◆ Goal of the exercise: Output the listing below verbatim, but drop the images.

◆ Given material:
:::

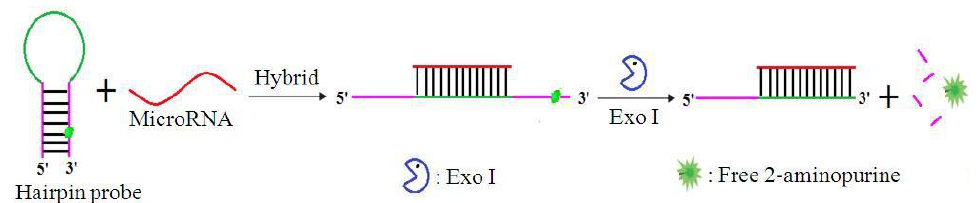
Figure 1. Schematic showing the principle of the quencher-free fluorescence-based method for the detection of microRNA. Exo I: Exonuclease I.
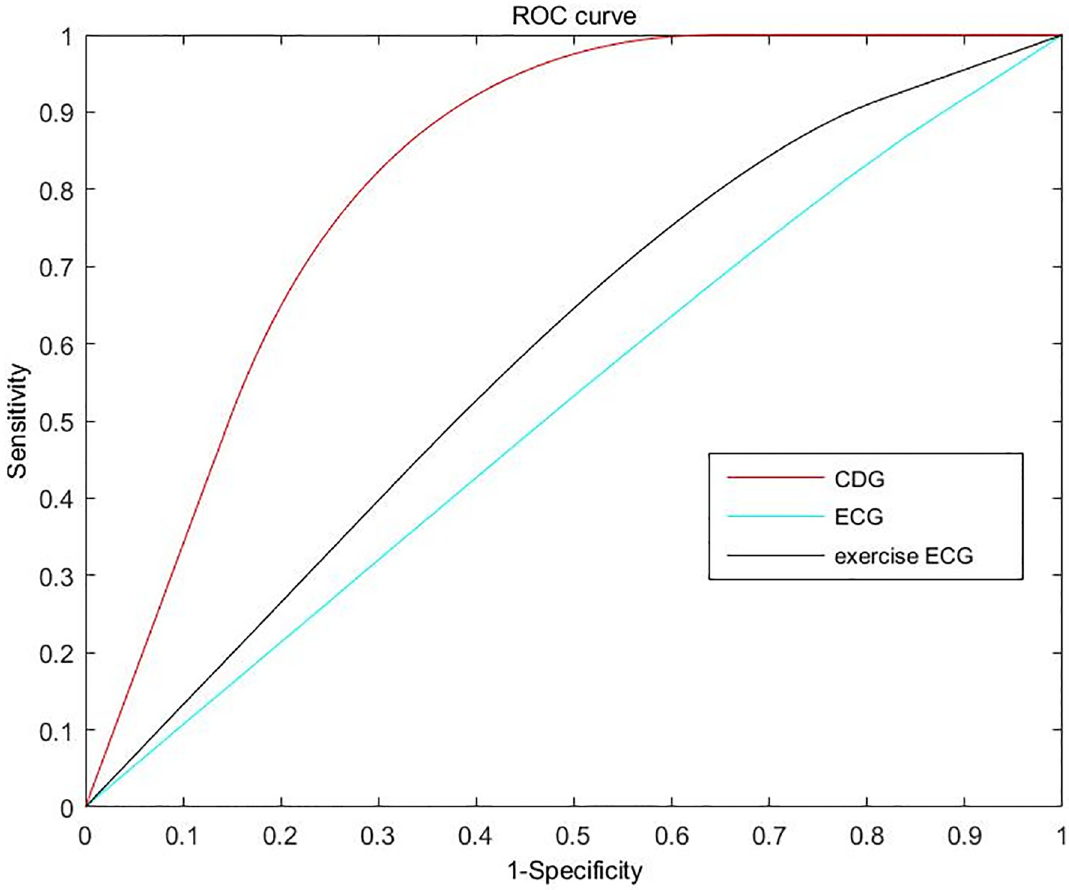
Fig 10. Receiver-operating characteristic curves of CDG, ECG and exercise ECG. The areas under the three ROC curves were 0.759 (the 95% confidence interval 0.653 to 0.865), and 0.521(the 95% confidence interval 0.396 to 0.645), 0.621(the 95% confidence interval 0.497 to 0.744),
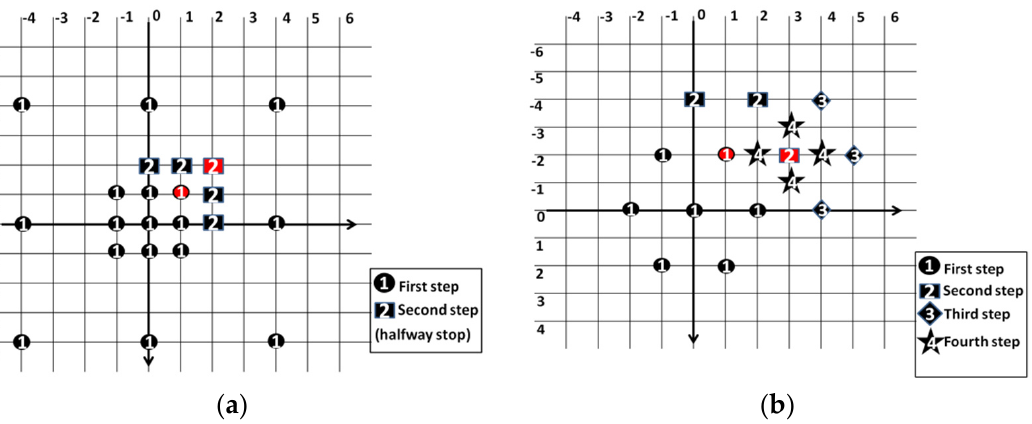
Figure 4. Motion vector searching procedure with an example, ( a ) using NTSS at (2, − 2), ( b ) using HS (3, − 2). Each search point is identified by a step number and a point with red colour indicates the minimum search point.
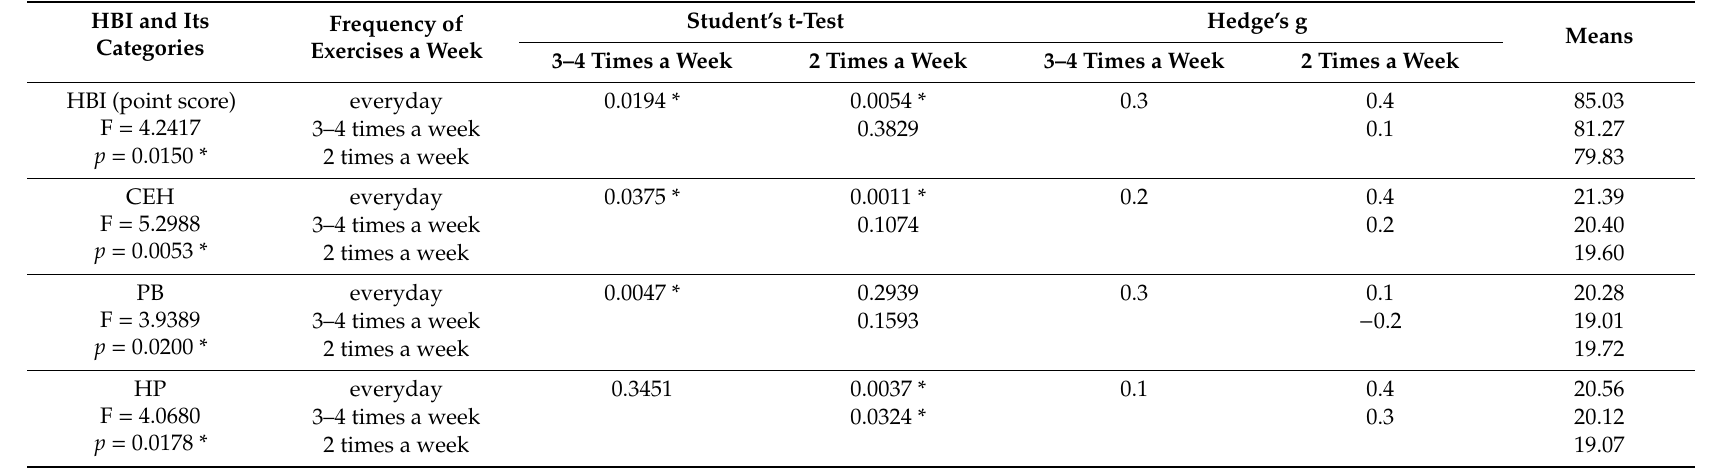
Table 4. Health behaviors of people who practice CS and MA, in relation to weekly training frequency (F-test, Student’s t-test, Hedge’s g).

:::

◆ Task response:
Figure 1. Schematic showing the principle of the quencher-free fluorescence-based method for the detection of microRNA. Exo I: Exonuclease I.
Fig 10. Receiver-operating characteristic curves of CDG, ECG and exercise ECG. The areas under the three ROC curves were 0.759 (the 95% confidence interval 0.653 to 0.865), and 0.521(the 95% confidence interval 0.396 to 0.645), 0.621(the 95% confidence interval 0.497 to 0.744),
Figure 4. Motion vector searching procedure with an example, ( a ) using NTSS at (2, − 2), ( b ) using HS (3, − 2). Each search point is identified by a step number and a point with red colour indicates the minimum search point.
Table 4. Health behaviors of people who practice CS and MA, in relation to weekly training frequency (F-test, Student’s t-test, Hedge’s g).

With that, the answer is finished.